Et forcément, cela ne rate jamais, Mama est un film extraordinaire.

Remake de son propre court-métrage, le film de Andrés Muschietti suit le destin de Victoria et Lily, deux sœurs âgée de trois et un ans qui, après avoir été kidnappées par leur père, sont victimes d’un accident de voiture. Trouvant refuge avec ses filles dans une vieille baraque au milieu des bois, le père, qui a déjà assassiné sa femme, décide d’en faire de même avec ses deux filles. C’est alors qu’une entité apparait et l’emporte avec elle.  Cinq ans plus tard, les deux sœurs, devenues sauvages, retrouvées par des chasseurs, retournent à la civilisation, le frère de leur père, ainsi que sa compagne, les recueillant chez eux. Mais l’entité qui les a sauvées cinq ans plus tôt, n’a pas l’intention de laisser partir ses deux enfants.

Avec son scénario simple et efficace, Mama réussit pleinement à nous passionner du début à la fin, son déroulement étant parfaitement disposé, son exécution cinématographique étant irréprochable et son casting rivalisant en excellence.

Les deux enfants en particuliers, Victoria (Megan Charpentier) et Lilly (Isabelle Nélisse), sont pour beaucoup dans l’acceptation des événements et son dénouement.

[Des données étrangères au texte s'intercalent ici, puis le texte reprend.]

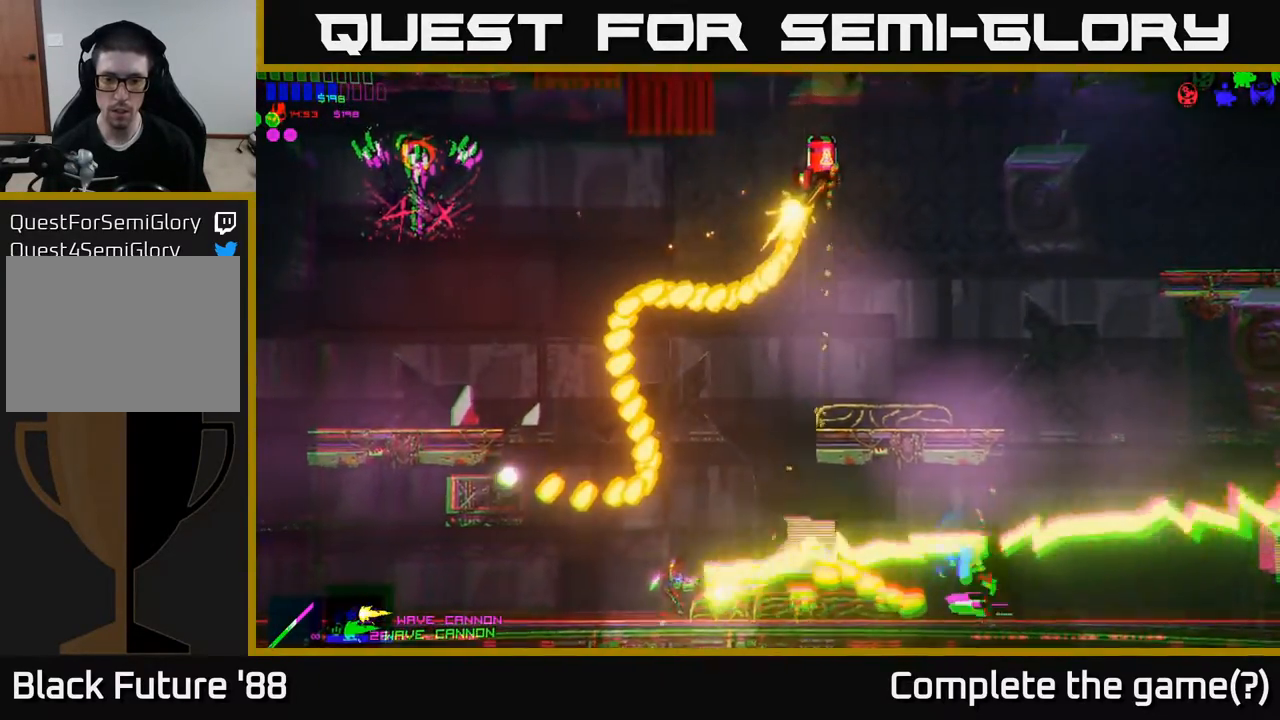
{"buttons": [], "left_stick": "left", "right_stick": "center", "events": [[83, "R2", "down"], [183, "R2", "up"], [200, "right_stick", "center"], [350, "R1", "down"], [450, "R1", "up"]]}
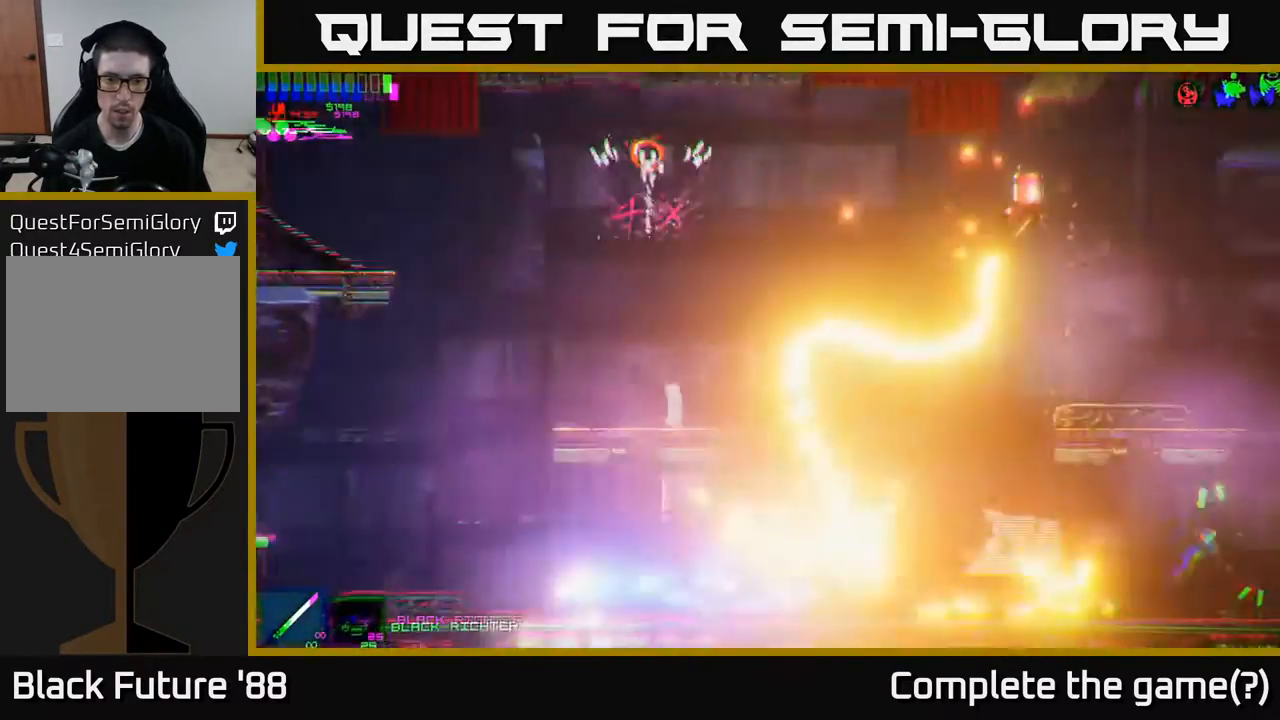
{"buttons": ["A"], "left_stick": "up-right", "right_stick": "center", "events": [[433, "A", "down"], [467, "left_stick", "up-right"]]}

Ce qui est extraordinaire, c’est le lien qui semble vraiment les unir avec le spectre, merveille d’effets spéciaux à vous glacer les sangs.

On mentionnera également les prestations de Jessica Chastain, formidable en seconde mère de substitution, ainsi que Nicolaj Coster-Waldau, qui joue à la fois le père meurtrier et son frère, donnant l’illusion que ce sont deux acteurs différents.

Une excellente surprise qui confirme la durée dans le temps de ce véritable âge d’or que le cinéma d’horreur espagnol connais depuis déjà plus d’une décennie, grâce, en partie, au réalisateur Guillermo Del Toro, producteur de ce film.